English
Determinant equality under row-sum pattern leading to a submatrix determinant with a sign.
Русский
Детерминант сохраняется при сумме строк с образованием подматрицы и знаком.
LaTeX
$$$\\det M = (-1)^{i_0+j_0} \\left(\\sum_j M_{i_0 j}\\right) \\det\\bigl(M_{\\text{submatrix } (\\operatorname{succAbove} i_0) (\\operatorname{succAbove} j_0)}\\bigr)$$$
Lean4
/-- Let `M` be a `(n+1) × (n+1)` matrix. Assume that all rows, but the `i₀`-row, sums to zero.
Then its determinant is, up to sign, the sum of the `i₀`-row times the determinant of the
matrix obtained by deleting the `i₀`-row and any column. -/
theorem det_eq_sum_row_mul_submatrix_succAbove_succAbove_det {n : ℕ} (M : Matrix (Fin (n + 1)) (Fin (n + 1)) R)
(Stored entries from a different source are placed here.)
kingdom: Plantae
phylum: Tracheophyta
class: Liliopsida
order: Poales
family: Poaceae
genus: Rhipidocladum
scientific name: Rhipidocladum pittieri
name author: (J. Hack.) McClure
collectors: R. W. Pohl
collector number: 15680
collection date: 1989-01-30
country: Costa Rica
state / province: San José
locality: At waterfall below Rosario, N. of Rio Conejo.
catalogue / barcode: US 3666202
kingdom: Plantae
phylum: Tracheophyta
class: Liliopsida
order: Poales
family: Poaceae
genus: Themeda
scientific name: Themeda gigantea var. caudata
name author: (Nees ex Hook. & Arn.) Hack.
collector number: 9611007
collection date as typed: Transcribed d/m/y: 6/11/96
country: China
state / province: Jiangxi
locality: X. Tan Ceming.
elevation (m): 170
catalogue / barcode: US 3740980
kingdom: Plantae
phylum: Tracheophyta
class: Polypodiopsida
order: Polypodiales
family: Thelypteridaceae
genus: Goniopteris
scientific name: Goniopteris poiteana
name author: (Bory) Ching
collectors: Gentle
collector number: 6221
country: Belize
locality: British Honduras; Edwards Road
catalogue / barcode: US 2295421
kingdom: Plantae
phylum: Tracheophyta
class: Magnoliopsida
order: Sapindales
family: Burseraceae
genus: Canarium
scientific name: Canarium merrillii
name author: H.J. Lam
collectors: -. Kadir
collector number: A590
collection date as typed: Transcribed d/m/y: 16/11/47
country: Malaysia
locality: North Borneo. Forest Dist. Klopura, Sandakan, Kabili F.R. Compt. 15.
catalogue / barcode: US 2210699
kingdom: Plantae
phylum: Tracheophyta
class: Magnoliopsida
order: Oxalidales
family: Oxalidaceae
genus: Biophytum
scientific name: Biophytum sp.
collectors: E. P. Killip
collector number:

(i₀ j₀ : Fin (n + 1)) (hv : ∀ i ≠ i₀, ∑ j, M i j = 0) :
M.det = (-1) ^ (i₀ + j₀ : ℕ) * (∑ j, M i₀ j) * (M.submatrix (Fin.succAbove i₀) (Fin.succAbove j₀)).det :=
by
rw [← det_transpose, det_eq_sum_column_mul_submatrix_succAbove_succAbove_det _ j₀ i₀ (by simpa using hv), ←
det_transpose, transpose_submatrix, transpose_transpose, add_comm]
simp_rw [transpose_apply]